В комнату вошел Макс:

— Свет можно включить?

— А ты кто? — спохватилась старушка. — Голос какой-то знакомый. Ты чей?

— Я не местный, — ответил он и, не дожидаясь разрешения, зажег свет.

Мы оба зажмурились, а старушка даже не заметила.

Я пошла на кухню, там тоже стояла приличная вонь. Пахло чем-то протухшим. На плите обнаружился испорченный куриный бульон, а на подоконнике скисший, заплесневелый творог. Похоже, Мани не было больше трех дней. Я взяла графин, треснувшую чашку, потому что все чашки были с трещинами, и отнесла старушке.

— Помоги-ка мне сесть, — попросила она Макса.

И тот спокойно, не кривясь и не возражая, наклонился к ней, будто зная, что делать, старушка обхватила его шею руками, он разогнулся и приподнял её на подушки.

— Ох, хорошо как, — выдохнула она.

Я протянула чашку. Старушка поднесла её к пересохшим, покрытым трещинами губам и стала с жадностью пить. Она была похожа на скелет.

— Вам поесть нужно, — сказала я.

Старушка кивнула:

— Было бы неплохо, но кто ж меня кормить-то теперь будет?

Серые глаза Макса выражали неподдельную озабоченность.

— Иди приготовь что-нибудь, — велел он мне.

— Что?

— Кашу свари.

— Я не умею, — призналась я.

— Так я и думал, — буркнул он, и мы пошли вместе на кухню.

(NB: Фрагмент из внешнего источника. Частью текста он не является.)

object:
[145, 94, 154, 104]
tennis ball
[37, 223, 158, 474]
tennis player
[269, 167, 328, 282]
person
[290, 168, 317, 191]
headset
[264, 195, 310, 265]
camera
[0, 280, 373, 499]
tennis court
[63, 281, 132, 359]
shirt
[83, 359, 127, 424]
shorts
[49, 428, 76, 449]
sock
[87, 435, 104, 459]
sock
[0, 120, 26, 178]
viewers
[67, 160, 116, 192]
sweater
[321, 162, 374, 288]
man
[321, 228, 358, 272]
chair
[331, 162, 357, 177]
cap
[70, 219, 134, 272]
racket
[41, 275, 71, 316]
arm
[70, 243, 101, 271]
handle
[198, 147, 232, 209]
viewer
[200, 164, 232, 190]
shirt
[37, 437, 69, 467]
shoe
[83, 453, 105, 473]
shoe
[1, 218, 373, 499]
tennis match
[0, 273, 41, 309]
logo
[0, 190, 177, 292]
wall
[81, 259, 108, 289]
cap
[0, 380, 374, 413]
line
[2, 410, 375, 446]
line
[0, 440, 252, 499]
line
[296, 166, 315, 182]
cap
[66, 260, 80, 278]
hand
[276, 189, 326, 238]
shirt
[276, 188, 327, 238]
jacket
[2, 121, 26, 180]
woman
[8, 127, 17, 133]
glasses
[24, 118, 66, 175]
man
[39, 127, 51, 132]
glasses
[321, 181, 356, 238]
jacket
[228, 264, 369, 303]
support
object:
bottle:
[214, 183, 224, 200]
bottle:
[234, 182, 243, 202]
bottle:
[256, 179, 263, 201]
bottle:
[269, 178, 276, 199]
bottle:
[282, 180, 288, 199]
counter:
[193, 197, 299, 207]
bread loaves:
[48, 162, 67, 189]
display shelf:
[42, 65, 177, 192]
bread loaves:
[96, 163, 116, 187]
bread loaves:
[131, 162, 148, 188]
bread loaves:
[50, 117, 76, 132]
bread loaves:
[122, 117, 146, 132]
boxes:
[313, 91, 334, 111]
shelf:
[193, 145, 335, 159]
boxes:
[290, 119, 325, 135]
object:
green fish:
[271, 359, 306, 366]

На подвесных полках нашлись банки с крупами. В холодильнике полный, не раскрытый пакет молока. Макс взял пачку геркулеса, насыпал в маленькую кастрюльку, залил молоком, включил газ.

— Надо бы её помыть, — сказал он.

Я понимала, что он прав, но совершенно не представляла, как можно помыть парализованную старушку.

— Ванну набери, а я отнесу.

— Может, так нельзя?

— Можно.

— Откуда ты знаешь?

— Знаю. Матери помогал, когда она сиделкой работала.


И тогда мы с ним, как в тот наш первый день знакомства, молча, но довольно слаженно занялись приведением старушки в порядок.

Помыли, пересадили в кресло, а пока я меняла постель, Макс кормил.

Всё это время она не переставала с нами разговаривать. Сначала благодарила и говорила, что нам не обязательно этого делать, а потом начала рассказывать про себя. Что она бывшая учительница, что в двадцать лет приехала в посёлок, но тогда ещё это село было и школа сельская, и дети разновозрастные в одном классе учились, потому что учителей не хватало. Потом переключилась на реку и её разливы. Про то, что в советское время, когда поселок отстраивали, сделали здесь хорошую большую переправу, а когда она от времени разрушилась, на её месте построили невысокий мост, который теперь затапливает каждый год.

Потом, утомившись от разговора, старушка попросила уложить её в кровать, и уже пребывая в каком-то полусне-полубреду, внезапно начала говорить про духов. Что они приходят к ней каждую ночь, сидят у изголовья и зовут с собой. Но она не собирается никуда уходить, потому что река задолжала ей жизнь.

Якобы когда-то давно зимой она привела на реку одного дурного человека и разбила под ним лёд. Река приняла его, и той же ночью старушке приснилось, что за такую жертву ей причитается другая жизнь.

Мы послушали всё это немного, а потом пошли к её соседям и объяснили ситуацию. Соседка — неприятная женщина лет тридцати с обвисшим животом и бесформенной грудью, заявила нам, что в прислуги она не нанималась, и у неё самой пожилая мать. После чего вышла сама «пожилая мать», выглядевшая гораздо привлекательнее дочери, и отправила нас на третий этаж, где нам и удалось договориться с матерью-одиночкой, что она будет какое-то время ухаживать за старушкой, пока той не пришлют новую сиделку. За деньги разумеется, которые ей дал Макс, пообещав назавтра принести ещё.

А когда вернулись в квартиру, выключили везде свет и стали прощаться, старушка вдруг ни с того ни с сего сказала:

— Ничего, ничего, всё пройдет. Всё течет, всё меняется. Все движется, и ничто не остается на месте. И никто не был дважды в одной реке. Ибо через миг и река была не та, и сам он уже не тот… Всё пройдет, Котик, всё изменится, и ветер, и время, и вода… Всё успокоится.